Friday, April 28, 2006

An interesting proposal on immigration: open borders

Take a look-see. [via Political Theory Daily Review]. Can one make a legitimate moral, economic, and political counter-argument? Does that hypothetical counter-argument rest on racist assumptions?
Europe has a common market and currency. Customs and passport checkpoints have been abolished at many internal borders, resulting in a peaceful and democratic free zone for travel, work and investment. There are 20 official European languages, spoken by a total of 460,000,000 souls, roughly the population of North America.

The EU is hardly paradise, but it is a model for how many fiercely nationalistic groups, long accustomed to slaughtering each other over the most trivial of pretexts, can create a new and better world from the ashes of devastation and atrocity.

What prevents the US, Mexico and Canada from embarking on a similar road to borderless unification?

It wouldn’t be easy. First of all, it would cost a fortune. We’d need the equivalent of a Marshall Plan to aid Mexico. But if we’ve got $275 billion (and counting!) to wage war and remake Iraq in our image, why not find the funds for waging peace and providing health, education and social welfare for our fellow inhabitants of North America?

There would be countless other obstacles, not the least of which is winning the trust and partnership of the various native cultures and Indian nations with whom our credibility, as well as Mexico’s, is stretched almost beyond repair. We’d also need to address legitimate security and counter-terrorism concerns. We’d need to respect cultural, historical and religious differences. We might have to give up on the idea of military dominance over the rest of the world. But Europe faced similar challenges and is prevailing.

If, like the critics of Victor Hugo, you think a North America without borders is utopian, consider the perils of the anti-utopia currently under discussion: a 2000-mile wall, an ultra-militarized border zone, ghettoization of the Mexican labor force, and criminalization of their presence north of the border. Such a system is a throwback to an age of runaway slaves, collective punishment and debtors prisons. It is impractical, immoral and unsustainable.

7 comments:

Neil Shakespeare said...

Actually, it sounds like a great argument, but it's unlikely anyone in this country is going to look to Europe for answers.

MT said...

"Can one make a legitimate moral, economic, and political counter-argument?"

O.K. I see no reason to think we could replicate Europe, so best not to try. Better safe than sorry. The greens have no monopoly on the precautionary principle.

But seriously, that's half way to how I feel. These aren't equilibrium problems. Europe is how it is because of history and geography and the current rates of immigration, which will be different for Europe in the future and would be different for us even if we could turn back time 50 years and mirror Europe's policies, because our geography and whatnot are our own.

troutsky said...

OR, taken to it's logical extreme, we have the internationalist position of TOTAL integration. Why stop at the Mexican border? A Bolivian could come up here and work thinning timber and Ill go down there and work in the tin mine.
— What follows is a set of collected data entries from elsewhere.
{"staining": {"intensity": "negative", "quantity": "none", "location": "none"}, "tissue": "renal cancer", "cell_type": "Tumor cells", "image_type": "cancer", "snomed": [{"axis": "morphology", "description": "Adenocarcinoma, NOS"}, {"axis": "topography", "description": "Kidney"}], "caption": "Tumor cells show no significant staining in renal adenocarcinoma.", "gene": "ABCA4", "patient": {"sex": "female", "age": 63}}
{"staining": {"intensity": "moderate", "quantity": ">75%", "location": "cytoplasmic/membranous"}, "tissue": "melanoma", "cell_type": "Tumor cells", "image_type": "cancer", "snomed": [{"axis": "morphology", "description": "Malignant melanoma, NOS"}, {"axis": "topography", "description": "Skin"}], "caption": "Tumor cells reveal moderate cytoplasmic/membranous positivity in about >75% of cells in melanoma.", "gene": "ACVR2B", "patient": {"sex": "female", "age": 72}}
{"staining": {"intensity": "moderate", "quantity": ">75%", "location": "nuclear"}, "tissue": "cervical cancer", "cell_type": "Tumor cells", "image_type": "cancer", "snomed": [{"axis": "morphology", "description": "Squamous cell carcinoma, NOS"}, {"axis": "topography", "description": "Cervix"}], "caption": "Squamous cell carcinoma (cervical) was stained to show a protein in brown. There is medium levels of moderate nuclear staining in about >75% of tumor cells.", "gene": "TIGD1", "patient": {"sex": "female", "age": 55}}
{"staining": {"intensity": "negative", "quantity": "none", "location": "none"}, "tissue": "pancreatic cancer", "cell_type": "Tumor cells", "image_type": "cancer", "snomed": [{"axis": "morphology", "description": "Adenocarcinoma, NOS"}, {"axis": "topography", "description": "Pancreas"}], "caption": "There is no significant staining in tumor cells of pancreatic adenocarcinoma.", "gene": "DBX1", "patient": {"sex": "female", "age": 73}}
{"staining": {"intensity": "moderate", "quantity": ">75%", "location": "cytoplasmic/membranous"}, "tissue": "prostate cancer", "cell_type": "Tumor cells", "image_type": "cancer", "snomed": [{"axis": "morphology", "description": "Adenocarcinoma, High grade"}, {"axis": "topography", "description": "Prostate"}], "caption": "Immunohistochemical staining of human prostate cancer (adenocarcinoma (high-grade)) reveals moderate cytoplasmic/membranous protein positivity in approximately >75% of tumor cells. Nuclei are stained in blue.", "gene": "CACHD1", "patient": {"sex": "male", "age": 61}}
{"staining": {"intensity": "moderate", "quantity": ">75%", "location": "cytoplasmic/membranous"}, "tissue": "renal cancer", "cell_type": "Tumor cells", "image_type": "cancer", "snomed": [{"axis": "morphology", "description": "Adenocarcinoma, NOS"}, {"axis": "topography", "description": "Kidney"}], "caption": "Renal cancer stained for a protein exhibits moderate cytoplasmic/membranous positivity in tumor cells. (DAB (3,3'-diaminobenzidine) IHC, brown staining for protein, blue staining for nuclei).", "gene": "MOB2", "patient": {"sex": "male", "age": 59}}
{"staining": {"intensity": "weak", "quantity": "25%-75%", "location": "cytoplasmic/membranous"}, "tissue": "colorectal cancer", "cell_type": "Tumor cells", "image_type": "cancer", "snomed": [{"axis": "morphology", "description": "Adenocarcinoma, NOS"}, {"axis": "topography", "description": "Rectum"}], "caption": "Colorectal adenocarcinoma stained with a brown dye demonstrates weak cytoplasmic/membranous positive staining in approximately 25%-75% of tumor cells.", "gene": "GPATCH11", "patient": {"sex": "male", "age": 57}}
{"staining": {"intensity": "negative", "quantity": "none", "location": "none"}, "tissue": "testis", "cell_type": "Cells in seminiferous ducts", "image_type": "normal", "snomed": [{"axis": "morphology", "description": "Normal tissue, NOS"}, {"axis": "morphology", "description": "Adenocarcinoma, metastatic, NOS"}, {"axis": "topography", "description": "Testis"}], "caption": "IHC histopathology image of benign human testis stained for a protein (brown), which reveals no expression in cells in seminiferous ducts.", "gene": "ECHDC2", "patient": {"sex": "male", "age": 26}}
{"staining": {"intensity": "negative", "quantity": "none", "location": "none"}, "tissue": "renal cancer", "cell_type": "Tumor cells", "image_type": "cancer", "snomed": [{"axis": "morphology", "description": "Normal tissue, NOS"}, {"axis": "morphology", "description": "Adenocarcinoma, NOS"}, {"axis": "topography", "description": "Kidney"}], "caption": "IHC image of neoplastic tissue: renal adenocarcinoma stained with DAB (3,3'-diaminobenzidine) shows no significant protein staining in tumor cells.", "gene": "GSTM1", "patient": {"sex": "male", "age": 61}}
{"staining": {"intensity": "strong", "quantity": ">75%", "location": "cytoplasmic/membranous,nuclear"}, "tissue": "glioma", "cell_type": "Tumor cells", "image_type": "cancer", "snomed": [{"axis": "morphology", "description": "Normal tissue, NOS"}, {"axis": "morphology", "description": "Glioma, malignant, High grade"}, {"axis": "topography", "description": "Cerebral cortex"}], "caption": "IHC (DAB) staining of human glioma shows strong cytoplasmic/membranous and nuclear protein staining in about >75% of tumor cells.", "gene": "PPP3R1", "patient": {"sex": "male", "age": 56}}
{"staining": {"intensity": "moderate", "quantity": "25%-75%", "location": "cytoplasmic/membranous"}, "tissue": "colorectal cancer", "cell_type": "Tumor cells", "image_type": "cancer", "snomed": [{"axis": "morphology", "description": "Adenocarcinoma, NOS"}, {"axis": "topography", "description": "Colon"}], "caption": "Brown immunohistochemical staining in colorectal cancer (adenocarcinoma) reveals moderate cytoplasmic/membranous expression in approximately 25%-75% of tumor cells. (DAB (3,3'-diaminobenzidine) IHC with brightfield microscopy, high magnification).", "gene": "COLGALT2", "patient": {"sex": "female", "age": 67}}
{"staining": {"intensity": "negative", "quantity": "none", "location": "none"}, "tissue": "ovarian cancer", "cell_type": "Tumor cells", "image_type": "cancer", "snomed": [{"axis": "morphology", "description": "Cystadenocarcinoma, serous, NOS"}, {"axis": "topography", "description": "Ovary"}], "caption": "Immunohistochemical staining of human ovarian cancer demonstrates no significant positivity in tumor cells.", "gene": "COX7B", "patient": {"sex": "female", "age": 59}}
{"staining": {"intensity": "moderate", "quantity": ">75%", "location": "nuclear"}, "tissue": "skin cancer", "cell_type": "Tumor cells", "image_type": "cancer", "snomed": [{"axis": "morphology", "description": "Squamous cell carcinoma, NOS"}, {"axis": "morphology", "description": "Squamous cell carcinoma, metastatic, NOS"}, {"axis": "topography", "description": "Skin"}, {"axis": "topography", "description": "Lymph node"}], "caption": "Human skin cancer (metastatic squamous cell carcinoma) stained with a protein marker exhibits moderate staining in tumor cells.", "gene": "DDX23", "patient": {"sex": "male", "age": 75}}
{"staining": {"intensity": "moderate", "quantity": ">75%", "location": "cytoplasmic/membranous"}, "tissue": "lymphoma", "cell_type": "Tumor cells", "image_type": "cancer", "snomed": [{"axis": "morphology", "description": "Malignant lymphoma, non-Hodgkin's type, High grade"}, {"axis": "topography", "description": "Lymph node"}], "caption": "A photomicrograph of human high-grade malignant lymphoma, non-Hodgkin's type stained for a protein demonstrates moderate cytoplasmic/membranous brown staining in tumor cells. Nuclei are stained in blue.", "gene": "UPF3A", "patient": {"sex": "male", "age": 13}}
Anything less establishes the same arbitrary lines of economic exploitation, cultural bias, racism.

helmut said...

MT - sorry about what, though? Europe's economy is doing pretty well. Criticism from American commentators is based on a sense of what's best for the US economy rather than what best for Europeans or perhaps citizens of any country. If it's all about GNP, which includes such dubious inputs as cleaning up pollution, the US does well. But if it's about quality of life indices, Europe outpaces the US. And in the meantime, national patriotism in Europe has remained - countries have not dissipated into one lump mass as had been predicted.

Why is the geography that much different? The southwestern US has thousands of native Spanish speakers, so much so that culturally it's closer to Mexico in many ways than it is to anglophone US. Canada? Well, who thinks Canada would be a whole lot different or that that many more Canadians would want to live in the US in the case of open borders?

It wouldn't have to be the European model, but a Europe-inspired model.

And it woul be more competitive, and probably fairer, and probably more sound from a human rights perspective.

MT said...

My stance is that the systems are dynamic--culturally and economically diverse peoples are moving into the region and out of the region in changing ratios...and when they get there how they assimilate or adapt or impact the place depends on what economy and community and culture they find there. In the context of biology Stephen Jay Gould used to say that if you were to rewind evolution back to the first vertebrate or first cell, we'd get a completely different world each time. I think it's the same for human history, including economics and where it's happening.

helmut said...

I don't disagree. But this all doesn't mean that we can't draw upon the best going ideas that are out there. That's the special status of human intelligence - when it's used. That is, the capacity to imagine various outcomes to various ideas and possible courses of action and then choose the best option based on that imagined rehearsal. Then we test it out as we go and revise, adapt, reject, etc. as we go along.

I really dislike model thinking myself - the sorts of ideas about economy, community, political life that suggest certain complex patterns can be applied across very different situations. Some things have regularity in these terms. Others are highly irregular or differentiated across different cultures.

This is part of the reason why I'd go with experiementalism every time. And this means looking to the best available options and testing to see if they fit particular contexts.

MT said...

I just want to know if I morally and legitimately counter-argued, and if so what I win.